The re-enrolling of dropped utility accounts is one of the major benefits of hiring an energy broker. Customers are busy running their businesses and often do not see drop notification letters from utility companies. When a drop is not responded to immediately, the customer risks losing their fixed rate, and even worse, having to pay early termination fees.
A reputable energy broker will stay on top of these drop notifications on behalf of their customers, and help them to enroll should a drop happen in error.
The Customer Actively Decides to Switch
If the customer decides to switch to a new supplier mid-contract, then the existing supplier will receive a drop notice that the customer is switching.
Sometimes utility companies will even provide the reason for the switch to the supplier. In these scenarios, the customer takes on the risk of having to pay an early termination penalty.
These early penalties can be quite large depending on the size of the business, current market prices, and the price of the canceled contract. Good energy brokers never advise their customers to leave a contract early.
Here’s How To Handle a Drop Notification.

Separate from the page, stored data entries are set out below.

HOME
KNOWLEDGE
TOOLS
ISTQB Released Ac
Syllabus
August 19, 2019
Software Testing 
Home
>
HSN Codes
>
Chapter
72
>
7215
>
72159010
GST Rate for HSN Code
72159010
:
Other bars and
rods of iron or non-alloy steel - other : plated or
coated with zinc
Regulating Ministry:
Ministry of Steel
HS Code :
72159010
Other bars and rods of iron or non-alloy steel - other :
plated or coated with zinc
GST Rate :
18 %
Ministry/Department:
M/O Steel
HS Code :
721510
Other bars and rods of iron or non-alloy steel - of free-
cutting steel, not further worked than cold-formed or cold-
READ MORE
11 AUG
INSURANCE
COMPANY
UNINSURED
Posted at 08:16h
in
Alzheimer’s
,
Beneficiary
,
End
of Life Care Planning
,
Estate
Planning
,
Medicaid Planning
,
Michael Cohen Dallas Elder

If you happen to receive a drop notification from a supplier or your energy broker, there are several action steps you must take in order to save the customer from receiving an early termination fee. If the customer is no longer under contract, they will not receive an early termination fee; however, taking these steps can help you to save the customer anyway.
1. Contact Your Customer ASAP!
The most important thing is to drop everything you are doing and contact your customer immediately. Drop notifications are time-sensitive. If your customer is under contract with a supplier and did not mean to switch, you can get them re-enrolled on their contract rate in the same billing period. If you wait, you could miss a billing period and subject the customer to price risk.
2. Find Out If The Drop Is Legitimate
Unfortunately, there are some energy brokers and suppliers that do not play by the rules. Some suppliers have received multi-million dollar fines for “slamming” customer accounts. Slamming occurs when a supplier fraudulently enrolls a utility account for supply without the customer’s consent.
Many times, a drop notification can trigger an error – the customer’s account(s) were slammed by another supplier, the customer changed account numbers, or the customer unknowingly agreed to switch to another supplier over the phone.
In all of these cases, the customer can be re-enrolled easily onto their existing supply service.
3. Take the Required Action
Each supplier has a different process for re-enrolling dropped utility accounts. If the drop was not intentional, many suppliers will ask your customer to sign a re-enrollment or re-instatement form confirming their intention to honor the existing contract.
Other suppliers will take the broker’s word for the unintentional switch, while others may want an email from the customer stating their intention to remain on the existing contract.
Pro Tip: Whatever the process might be, it is critical to act quickly. Remember, drop notifications are time sensitive and can be rectified if acted upon in a timely manner.